When we contacted the families of Moroccans detained in Libya, they told us that their relatives paid an average of 40,000 dirhams to intermediaries who were supposed to send them to Italy.
The Moroccan matchmakers answer the names of Haj Saleh, Anas and Fatima … and are in permanent contact with the heads of illegal immigration networks in Libya. “This is a pseudonym ,” explains Ismaïl Semlali, the father of Mehdi, a young Moroccan detained in the center of “Tarik Assikah” in Tripoli.
Bring back our sounds!
Ibtisam. A. is the sister of one of the Moroccan victims, from Fkih Bensaleh. She tells us that her brother had gone to Libya, via Algeria, with two other relatives in the hope of reaching Italy. In the end, the three Moroccans found themselves hostages to trafficking networks.
Our interlocutor adds that these same networks contacted his family to ask for a ransom, otherwise the hostage was going to be murdered. The family then had no choice but to put their hands in their pockets and hand over the money to the intermediaries.
The version of Ibtissam. A. is corroborated by one of the Moroccans detained in Libya. Under the seal of anonymity, he reveals to us that he also had to pay 40,000 dirhams to land in Italy. Lacking luck, he ends up as a hostage in Libya.
” A gang had sequestered us and made contact with the head of a clandestine immigration network to sell us. The transaction took place. Our buyer forced us to pay double the amount he paid to buy us. The army ended up storming the houses we lived in Sabratha (northwestern Libya, Ed) and we ended up in a detention center “ , testifies our interlocutor.
” When you arrive in Libya and fall into the hands of illegal immigration networks, you put aside your dignity and you become a slave who must do whatever you ask. You can be killed without anyone knowing, “added another Moroccan, a native of Sidi Bennour who went out of his way to reach us from a Libyan detention center.
He added that seven Moroccans were severely tortured after fleeing a video reporting on the suffering suffered by the hostages.
“We do not have drugs, no hygiene products, and fleas make us more dead. We want King Mohammed VI to intervene to find a solution and allow us to return to our country, “continues the young man.
Blame it on Rabat?
After several months in the detention centers, the Moroccans began to record videos and broadcast them on the official website of the official Libyan body in charge of the fight against illegal immigration to accelerate an intervention of the Moroccan authorities. They even started hunger strikes to protest against the government’s El Othmani deaf ear.
Anouar Abu Dib, director of the Zouara detention center, agreed to answer our questions. He confirmed that 200 Moroccans were in this center, but that the Rabat authorities were doing nothing for their repatriation, knowing that few of them have a passport.

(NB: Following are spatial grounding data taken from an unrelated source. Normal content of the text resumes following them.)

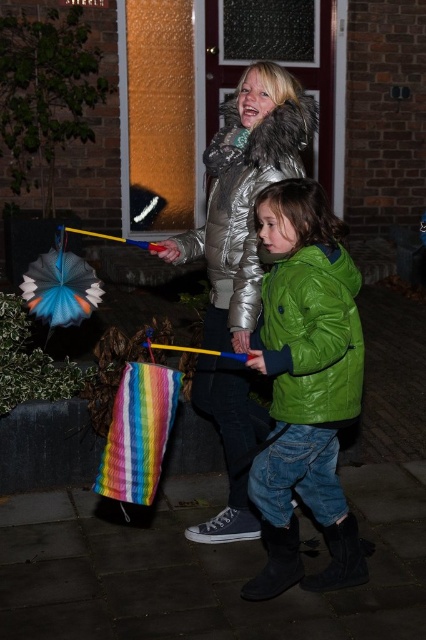
You are a parent trying to take a photo of your kids playing with their toys. You want to ensure both the green matte jacket at center and the multicolored fabric umbrella at center are clearly visible in the frame. Based on their sizes, which object might appear larger in the photo?

The green matte jacket at center is taller than the multicolored fabric umbrella at center, so it will appear larger in the photo.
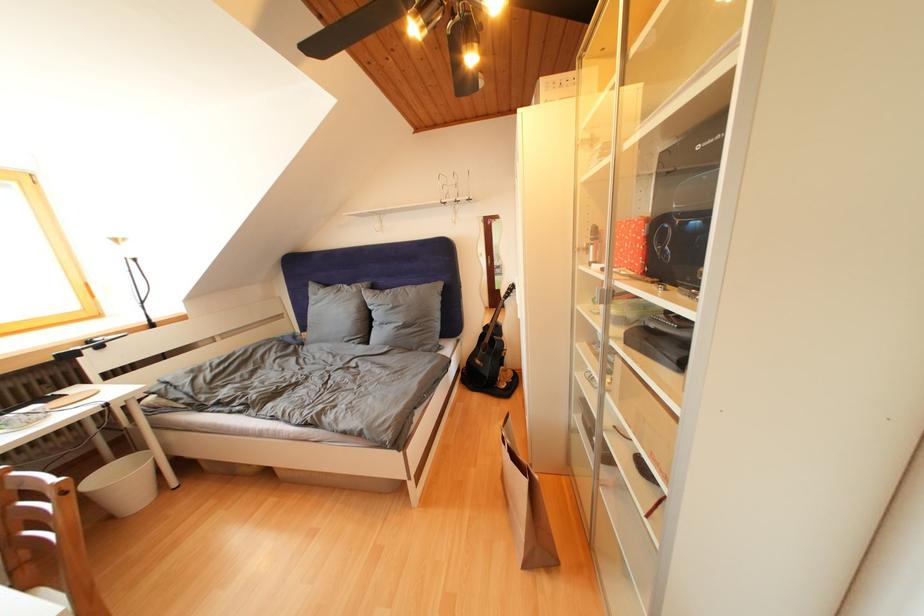
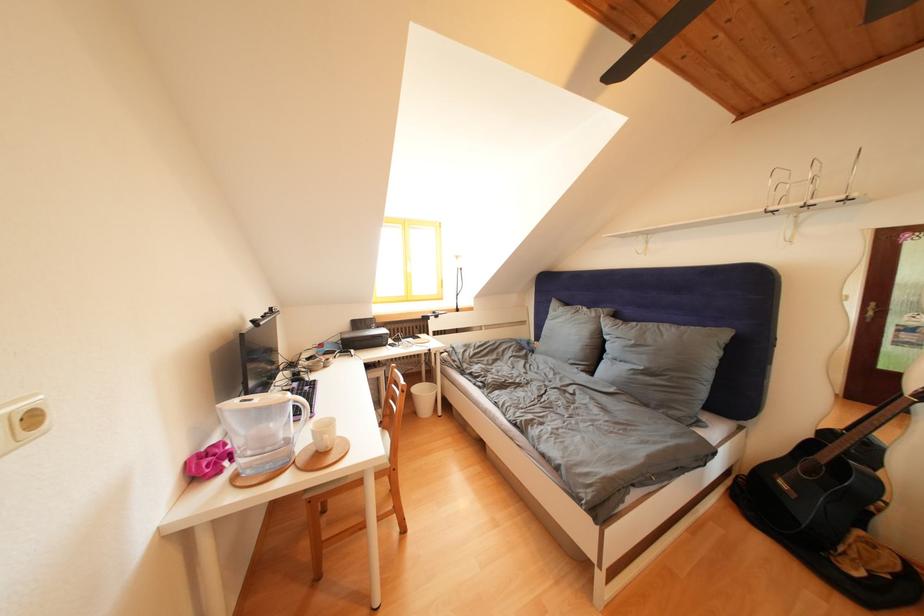
The point at [362,294] is marked in the first image. Where is the corresponding point in the second image?

(602, 320)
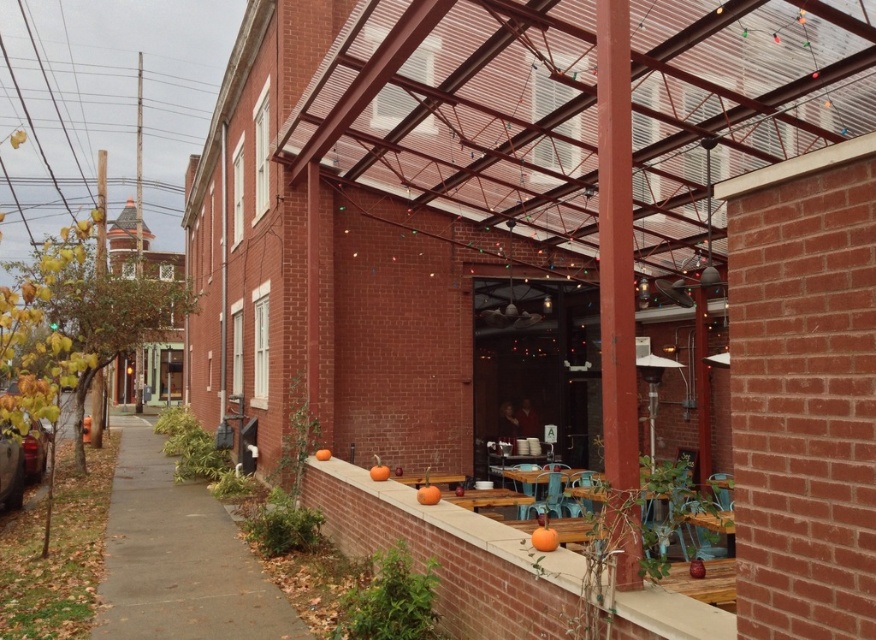
You are a delivery person approaching the entrance of the brick building. You need to place a heavy box on a surface that is closer to you. Which object should you choose between the transparent plastic canopy at upper center and the gray concrete sidewalk at lower left?

You should choose the gray concrete sidewalk at lower left because it is closer to you than the transparent plastic canopy at upper center, which is further away.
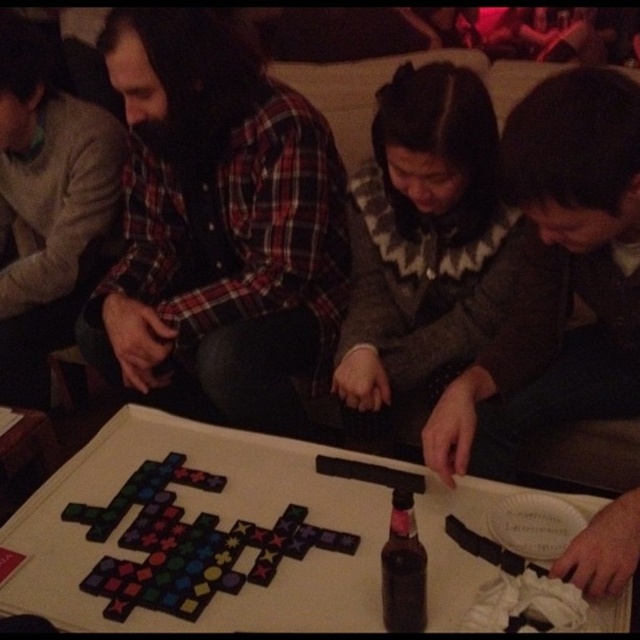
You are a guest at a party and want to place a small snack on the white matte table at center without disturbing the multicolored plastic game pieces at center. Based on their positions, is there enough space on the table to do this?

The white matte table at center is in front of the multicolored plastic game pieces at center, which means there is space between them where the snack can be placed without disturbing the game pieces.

You are a game designer who wants to ensure that the multicolored plastic game pieces at center can move freely on the white matte table at center. Given that the game pieces have a combined thickness of 0.5 inches, is there enough space between them and the table surface for movement?

The white matte table at center is 1.53 inches from multicolored plastic game pieces at center. Since the game pieces have a combined thickness of 0.5 inches, there is sufficient vertical clearance of 1.03 inches, allowing them to move freely without obstruction.

You are standing at the entrance of the room where the group is playing the board game. You want to place a new player at point (196,534). Is this point suitable for placing a new player next to the white matte table at center?

The point (196,534) is where the white matte table at center is located, so placing a new player there would not be suitable as it is occupied by the table itself.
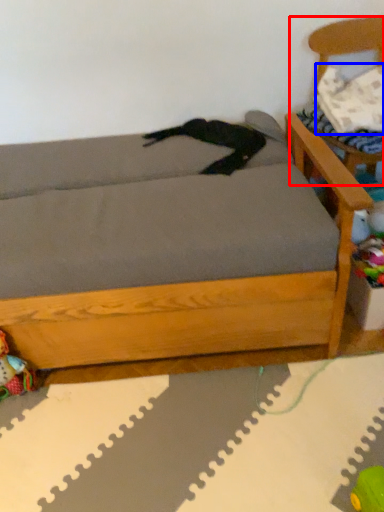
Question: Which object is further to the camera taking this photo, armchair (highlighted by a red box) or pillow (highlighted by a blue box)?

Choices:
 (A) armchair
 (B) pillow

Answer: (B)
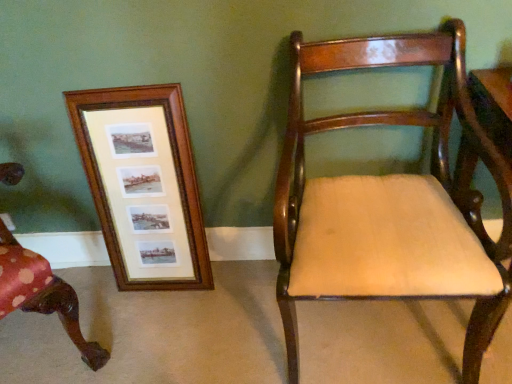
Find the location of a particular element. The image size is (512, 384). free location to the left of mahogany wood chair at right, the 1th chair viewed from the right is located at coordinates (220, 321).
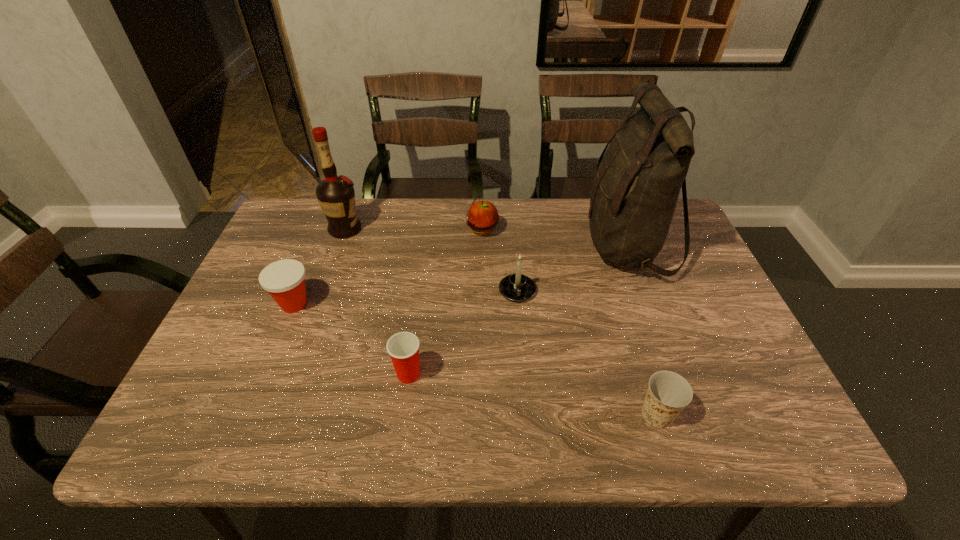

” The center is open to all authorities and NGOs. If a Moroccan NGO wants to visit the center, it is welcome. We have nothing to hide, “ adds Abu Dib who refutes accusations of abuse against those held in his center.
The Libyan leader does more than answer our questions. He proposes to put us in telephone contact with the Moroccans held in the center of Zouara.
The first to seize the handset is Mostafa Lakhdar, from the Khouribga region. ” We only want to return to the country like the Algerians, the Egyptians and the Nigerians. We are still waiting for a royal intervention to put an end to our suffering and that of our families, “says this father of seven.
“We have lived in this center for a long time and when we ask the Libyans, they tell us that it is the fault of the Moroccan authorities,” adds Mohamed Aach, a native of Khouribga, and father of four children.
Mohamed Aach paid 50,000 dirhams in the hope of rallying Italy via Libya. “I spent three months as a hostage in illegal immigration networks. It was the worst time of my life, “he says.
Ahmed Hamza is the rapporteur of the National Human Rights Committee in Libya. During a contact with Telquel Arabi, he contradicts the version of the officials of the Zouara detention center. He describes the conditions of detention of Moroccans as ” miserable ” in the absence of adequate care and food.
“The Libyan authorities have prepared all the documents relating to Moroccan detainees and we are only waiting for the response of the Moroccan authorities ,” said Jamal Al Mabrouk, president of the Organization for International Cooperation and Relief.
“Remember later, I’m having lunch!”
We tried to reach Abdelkrim Benatiq, Minister in charge of Moroccans in the diaspora. When he answered our calls last Saturday, he asked to be called back since he was busy taking his … lunch. Since then, no follow-up has been given to our requests.
Last Friday, the department of Benatiq had issued a statement claiming to follow with great attention the case of Moroccans retained in Libya and that, with the cooperation of other departments concerned, these Moroccans would soon be repatriated.
A government source tells us that Nasser Bourita, head of Moroccan diplomacy, is following this issue very closely and that the authorities have made the repatriation of Moroccans held in Libya one of his priorities of the moment.